The party-list system (PLS) is the major innovation in the 1998 elections. In the long run, it is the best hope for the transformation of the trapo system into one with more programmatic parties, more responsive than at present to the needs and concerns of the majority of the people—the workers, farmers, and fishermen. It holds out the prospect that marginalized groups will have a chance for substantial representation in the legislature that they seldom have today.

In implementing this provision in the 1987 Constitution, the Philippines is part of a trend among Asia-Pacific democracies. In 1993, both Japan and New Zealand introduced proportional representation, or the party-list system, to elect a substantial percentage of their legislative seats. Both have had one election so far under the new system.

Sadly, however, the implementation of this progressive step in the Philippines isfaced with many difficulties, a result of both misunderstandings and devious intentions. ln l995, some key members of Congress appeared to be determined to prevent the party-list system from being used to substantially boost the representation of mass-based, cause-oriented groups. At the same time, few people in either Congress, or the present COMELEC, understand the party-list concept, or how it has functioned in other countries. (Although some of the COMELEC staff are very well informed, they have not been allowed to have much input into decision-making by uninformed Commissioners.)

In fact confusion began in the 1987 Constitutional Commission (ConCom), where a few Commissioners even thought that sectoral representation was some kind of “communist idea”—despite the fact that it is not used in the election of legislatures in either China or Vietnam. Two different systems—party-list and sectoral representation—were actually proposed and eventually merged into a single constitutional provision.

Proportional representation, implemented through a party-list ballot, is designed to make the number of seats in the legislature proportional to the votes cast whereas in a single member district system, the largest party is grossly over represented, and minor parties are shut out. It is used in some form in 57 of 150 reporting countries. In the process of introducing proportionality, the new legislature would also be more representative of the social make-up of the country. For instance, among 53 democracies around the world where there are single member districts, only 7.3 percent of legislators are women, but in legislatures elected entirely by a party-list, women make up 17.2 percent of members.2 For the Philippines, there is particularly another advantage which is also relevant in Japan. The party-list system focuses attention on the party, not on personalities. Name value is meaningless, since most voters would not even know the names of the candidates chosen by the parties when they are asked to vote for a party. This should also reduce money politics and put emphasis on party platforms and programs.

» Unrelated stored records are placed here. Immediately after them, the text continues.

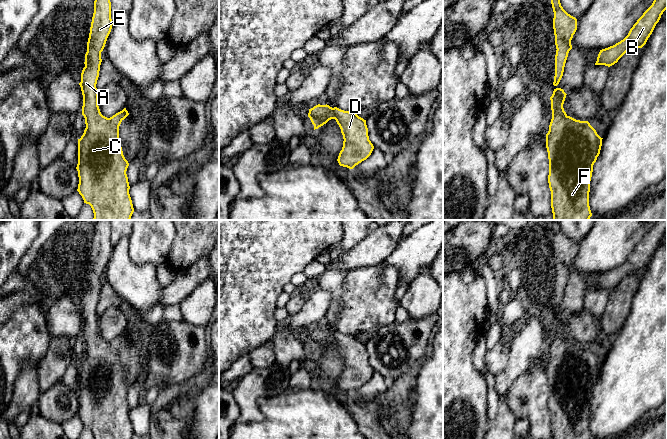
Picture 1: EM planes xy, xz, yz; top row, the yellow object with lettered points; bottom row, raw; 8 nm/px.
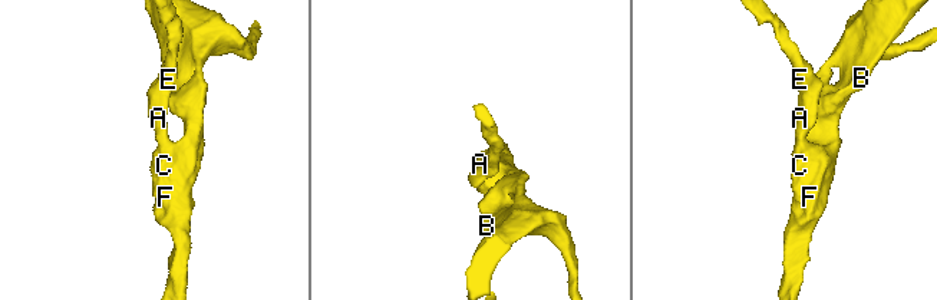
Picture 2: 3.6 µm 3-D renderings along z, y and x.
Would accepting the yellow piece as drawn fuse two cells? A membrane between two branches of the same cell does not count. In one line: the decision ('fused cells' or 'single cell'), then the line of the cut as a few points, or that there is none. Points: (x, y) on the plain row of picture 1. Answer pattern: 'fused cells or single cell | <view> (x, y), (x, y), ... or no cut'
single cell | no cut

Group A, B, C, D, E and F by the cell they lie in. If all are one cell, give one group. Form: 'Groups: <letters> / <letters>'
Groups: A B C D E F

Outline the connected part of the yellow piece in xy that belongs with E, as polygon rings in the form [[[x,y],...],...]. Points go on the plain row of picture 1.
[[[97,220],[94,225],[94,237],[87,266],[85,291],[79,307],[83,319],[82,339],[85,342],[86,352],[81,362],[78,363],[76,393],[79,408],[77,415],[82,420],[84,427],[91,430],[94,439],[132,439],[134,432],[126,398],[129,387],[123,379],[119,364],[119,350],[129,337],[124,332],[110,342],[103,340],[98,330],[99,316],[96,312],[102,286],[101,276],[105,271],[112,249],[110,220]]]

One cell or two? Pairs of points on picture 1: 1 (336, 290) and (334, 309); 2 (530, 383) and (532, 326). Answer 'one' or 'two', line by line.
1: one
2: two

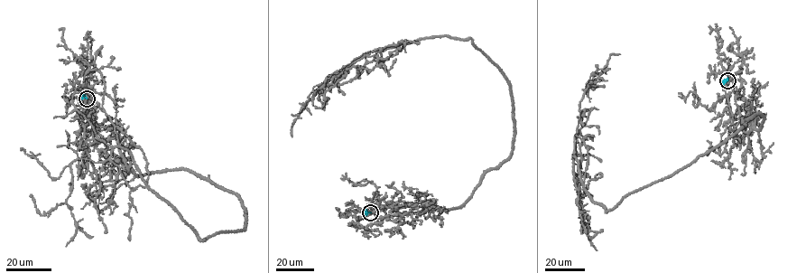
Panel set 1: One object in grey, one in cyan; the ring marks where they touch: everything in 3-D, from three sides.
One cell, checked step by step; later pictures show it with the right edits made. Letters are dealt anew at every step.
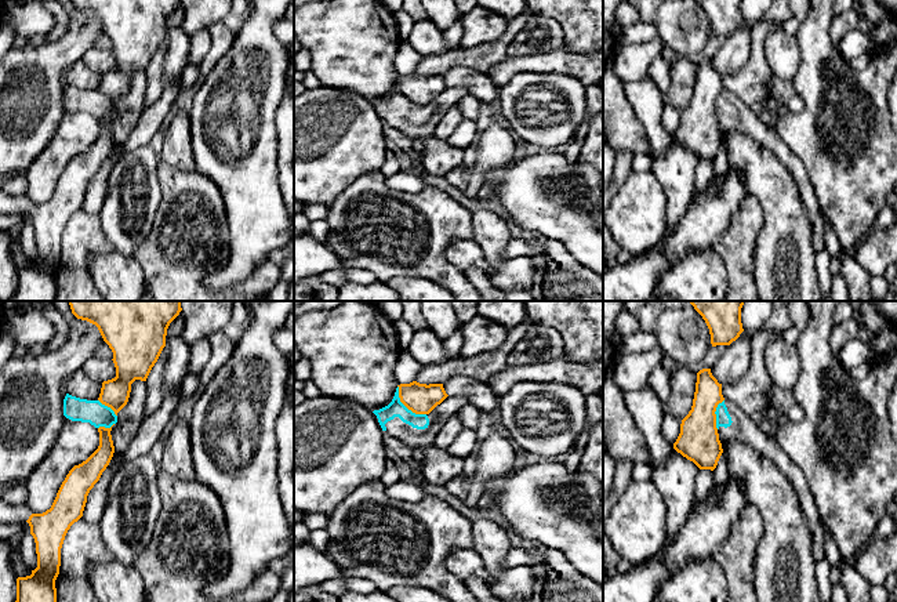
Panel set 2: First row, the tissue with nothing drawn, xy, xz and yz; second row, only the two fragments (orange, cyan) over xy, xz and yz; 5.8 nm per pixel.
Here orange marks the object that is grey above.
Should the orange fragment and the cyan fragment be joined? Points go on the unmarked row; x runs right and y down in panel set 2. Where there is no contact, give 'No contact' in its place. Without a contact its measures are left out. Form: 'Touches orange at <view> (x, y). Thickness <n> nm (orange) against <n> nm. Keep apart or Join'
Touches orange at xz (406, 97). Thickness 180 nm (orange) against 100 nm. Keep apart

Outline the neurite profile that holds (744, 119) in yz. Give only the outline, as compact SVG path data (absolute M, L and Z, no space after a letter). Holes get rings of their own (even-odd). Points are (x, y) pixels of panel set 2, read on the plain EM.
M723 91L716 98L716 119L720 134L738 131L770 149L794 177L810 222L813 224L813 246L816 253L825 249L822 217L818 200L811 189L802 162L781 142L777 133L765 124L758 112L745 105L734 93Z

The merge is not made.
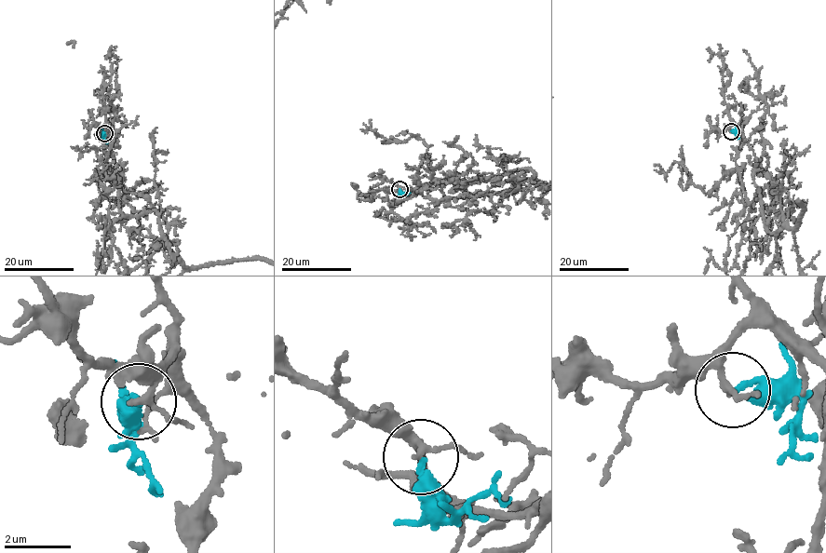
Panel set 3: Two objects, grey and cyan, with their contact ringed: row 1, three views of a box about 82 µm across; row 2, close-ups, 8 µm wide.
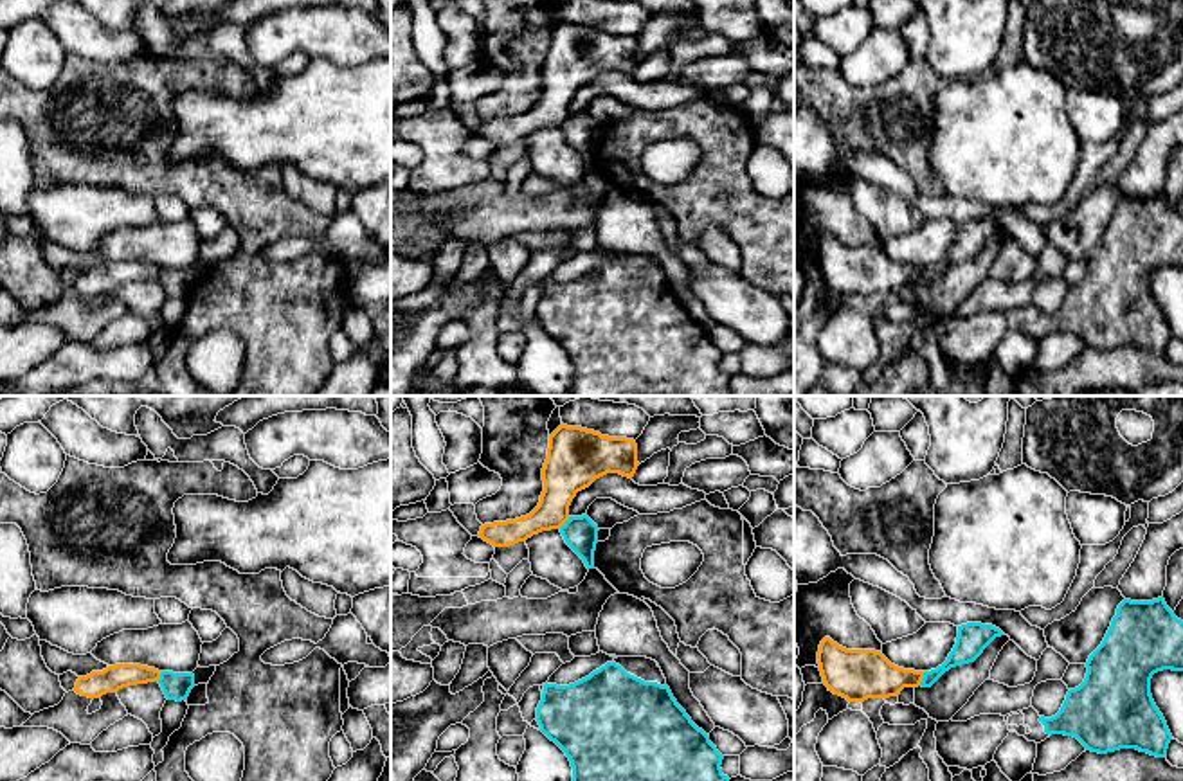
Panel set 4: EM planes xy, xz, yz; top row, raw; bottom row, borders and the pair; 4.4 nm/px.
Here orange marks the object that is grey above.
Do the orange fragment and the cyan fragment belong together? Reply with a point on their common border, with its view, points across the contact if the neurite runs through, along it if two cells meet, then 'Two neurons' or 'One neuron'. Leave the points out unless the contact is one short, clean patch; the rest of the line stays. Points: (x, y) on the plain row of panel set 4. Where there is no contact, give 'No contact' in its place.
Touches orange at yz (922, 274). Boundary: yz (926, 269), (919, 281). Two neurons

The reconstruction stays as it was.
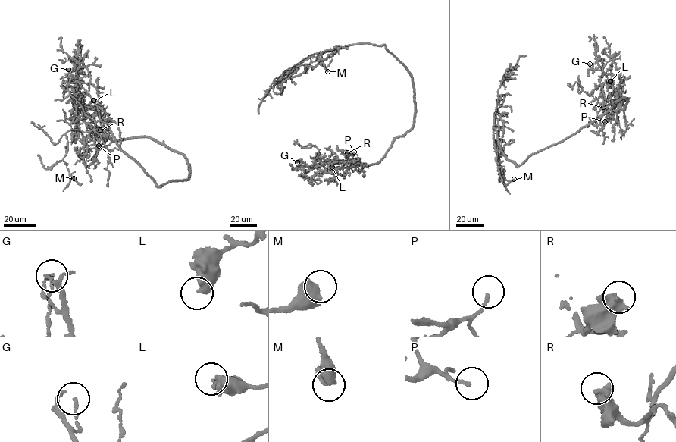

Sectoral representation was first introduced to the Philippines by the Marcos dictatorship. Marcos, in turn, borrowed it from fascist Italy as part of his plan to institute a corporatist system in which every sector would have a single organization approved and controlled by Marcos. (Several Latin American dictatorships had also had corporatist experiments.) Elections for sectoral representatives are feasible only through corporatism, with sectoral organizations that have separate, and officially sanctioned, voters’ lists. But Philippine society was too fluid and democratic traditions too strong to permit Marcos to impose corporatism fully. Instead, he “appointed” legislators to “represent” sectors-a procedure found also in fascist countries. The most important qualification for these appointees was their expected “cooperation” with the Marcos leadership. (At the local level, they were expected to cooperate with the mayor; to be sure, expected cooperation did not always materialize.) In any case, there was no mechanism by which these appointees could be held accountable to their respective sectors. Sometimes, appointed legislators could hardly be considered typical of their sectors (e.g., large landlords) to represent “peasants.”

In view of this history, it is amazing that in 1986, Constitutional Commissioners identified with the far left and others who had been anti-Marcos activists were among the most enthusiastic supporters of sectoral representation.3 The enthusiasm of the small group of Marcos sectoral appointees also chosen by then President Aquino for the ConCom was, on the other hand, much more understandable. Commissioner Lerum, who himself had been a beneficiary of sectoral appointment, admitted that it had been impossible to agree on a mechanism for electing sectoral representatives under Marcos,4 so the ConCom, after considerable debate, again agreed on the presidential appointment of 25 sectoral representatives for three terms, i.e., until 1998. (Debate on the number and names of the sectors was long and inconclusive.) Thus, the Marcos system survived under Aquino.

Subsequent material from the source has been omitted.